OF THE SOUTH AFRICAN BRAAI AND HOT WHEELS
“Come by at 2 p.m. with a piece of meat; we’ll sort out the rest.” I could hardly wait to observe the African animal world from the grill-side. I rang the bell right on time. The lady of the house greeted me with the unusual welcome, “You are a bit early!” It would seem that according to South African grill rules, 2 p.m. really means late afternoon: apart from my host’s son, the rest of the guests arrived one after another from about 4 p.m. And the meat I had taken for the grill – a delicate turkey breast – was also not quite what my hostess had expected.
She sheepishly thanked me and disappeared into the kitchen with it. In South Africa, turkey comes under the category of salad.

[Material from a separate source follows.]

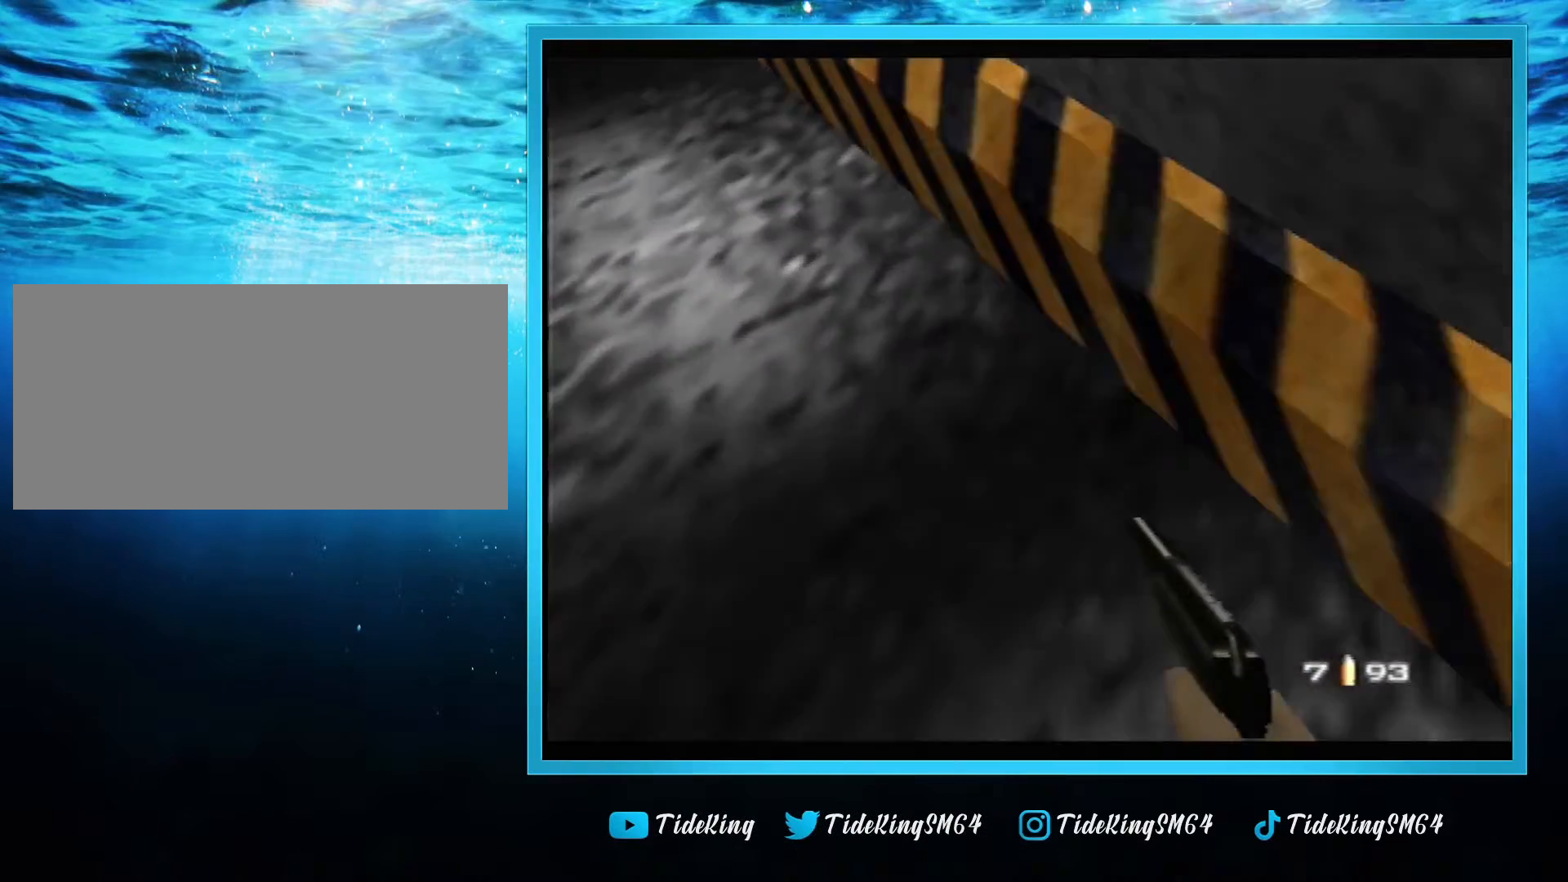
{"buttons": ["C_LEFT", "C_UP"], "left_stick": "center", "events": [[320, "left_stick", "center"]]}
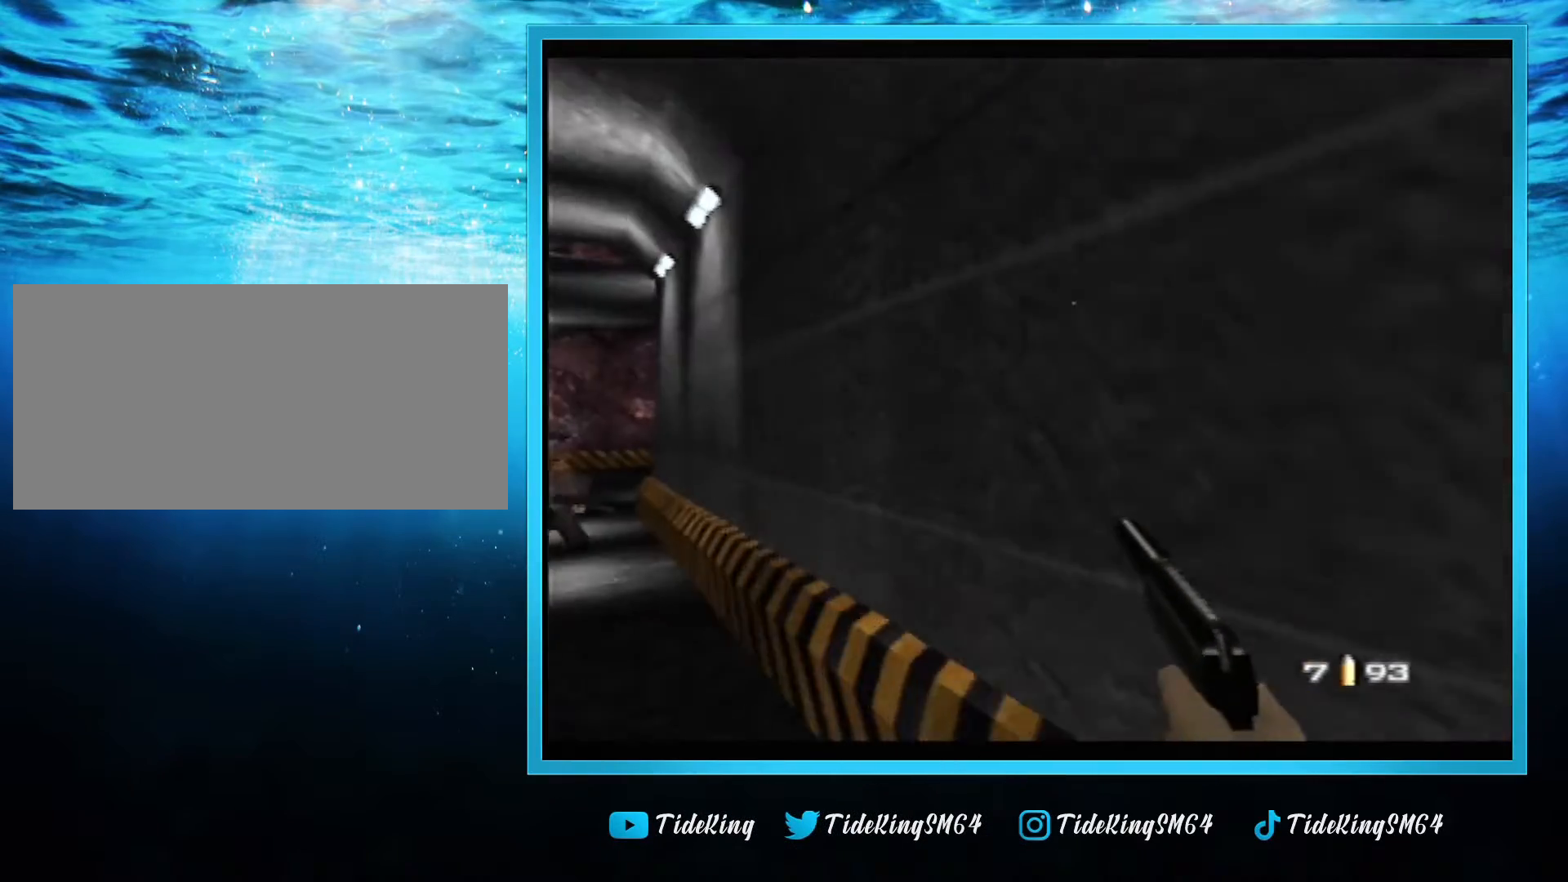
{"buttons": ["C_LEFT", "C_UP"], "left_stick": "left", "events": [[360, "left_stick", "left"]]}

And that’s not something you can barbecue. So instead of the hot coals, my grill offering landed in the frying pan and appeared later with the various side dishes guests had brought for the salad buffet.
To replace my schnitzel, I was offered a spiral of rolled sausage made from antelope meat. “It is a typical speciality in our country known as Burenwurst,” my host explained proudly, “and it tastes great spiced with coriander, nutmeg and cloves.”
Much more confusing to me that the rolled up Burenwurst – that could definitely be straightened out – was the lack of any grill. There was no fire in sight. How could there be a Braai without a flame? The word “barbecue” is, incidentally, taboo in South Africa. It’s the most hallowed of all grills that is celebrated here – the Braai! Purchasing charcoal goes against the high art form of the Braai. Instead, the fire is tended lovingly for hours over a cool beer until the wood becomes charcoal at just the right temperature. And the meat can only cook slowly. But it needs to be the right meat: red in colour and at least a kilogram in weight! Where I come from, everyone nervously dances round the grill, but the roles are clearly marked at the Braai – and in the hands of the men. Everyone can say what they think. But only one person can put their hand to it and turn the precious pieces of meat – the Braai Master. But where was the Braai Master, in this case the host’s son? And the grill? It was slowly becoming dark and no-one seemed perturbed. Until I suddenly heard the sound of a loud horn and everyone hastily grabbed their meat! The Braai Master raced round the corner in his stylish jeep, leaving a thick cloud of smoke in his wake. I couldn’t believe my eyes as I looked at the truck bed: there it was – our Braai!
The coals burned in fiery red perfection. The grill was ready and just had to be carried to the garden. I had to hand it to him – our Braai Master had made a blistering entrance in his hot wheels!